Jared Ullman, Esq. is an associate at Ullman & Ullman, P.A. Prior to joining the firm, he practiced law in Harrison, NY for a law firm that specialized in bankruptcy and restructuring law. Ullman received his Bachelor of Science degree in Finance from Florida State University in 2003 and in 2009 received his Juris Doctor degree, cum laude from Pace Law School. He is admitted to practice in both Florida and New York. During law school, Ullman participated in the Seventeenth Annual Chief Judge Conrad B. Duberstein Bankruptcy Moot Court Competition at St. Johns Law School.
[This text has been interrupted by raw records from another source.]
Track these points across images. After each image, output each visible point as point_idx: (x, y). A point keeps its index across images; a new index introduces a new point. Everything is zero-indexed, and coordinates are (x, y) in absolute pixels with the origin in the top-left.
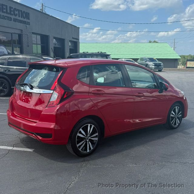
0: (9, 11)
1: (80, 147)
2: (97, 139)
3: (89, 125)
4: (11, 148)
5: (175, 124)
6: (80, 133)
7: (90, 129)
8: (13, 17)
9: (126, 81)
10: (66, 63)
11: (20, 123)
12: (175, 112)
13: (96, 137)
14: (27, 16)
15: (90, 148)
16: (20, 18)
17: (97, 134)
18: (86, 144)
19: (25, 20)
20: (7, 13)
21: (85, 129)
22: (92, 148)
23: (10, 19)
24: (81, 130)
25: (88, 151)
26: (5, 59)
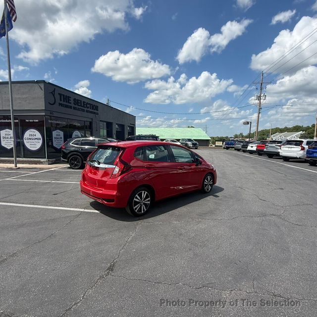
0: (82, 105)
1: (136, 209)
2: (149, 202)
3: (143, 192)
4: (82, 210)
5: (208, 189)
6: (136, 198)
7: (144, 195)
8: (86, 109)
9: (171, 157)
10: (125, 145)
11: (90, 190)
12: (208, 181)
13: (148, 201)
14: (96, 108)
15: (144, 210)
16: (91, 110)
17: (149, 199)
18: (141, 207)
19: (95, 111)
20: (81, 106)
21: (140, 195)
22: (145, 210)
23: (83, 111)
24: (137, 196)
25: (142, 212)
26: (79, 141)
Prior to attending Pace Law School, he worked in New York City for C.I.B.C. World Markets, in the Agency Services Group where he managed securitized institutional loans ranging from $50 million to $1 billion.


[1] See Black’s Law Dictionary (9th ed. 2009).

[2] See 9 Hawkland UCC Series §9-316:1.

[3] See UCC §9-102(48) “Inventory” means goods, other than farm products, which: a.) are leased by a person as lessor; b.) are held by a person for sale or lease or to be furnished under a contract of service; c.) are furnished by a person under a contract of service…

[4] See UCC §9-102(2) “Account” means a right to payment of a monetary obligation, whether or not earned by performance, (i) for property that has been or is to be sold, leased, licensed, assigned, or otherwise disposed of…

[5] See UCC §9-102(3) “Account debtor” means a person obligated on an account … or general intangible.

[6] See UCC §9-406(a) “Non-notification” routinely means that a creditor that holds a security interest in accounts elects not to notify the account debtors of its assignment of and its right to receive payment, as authorized by §9-406(a) of the UCC.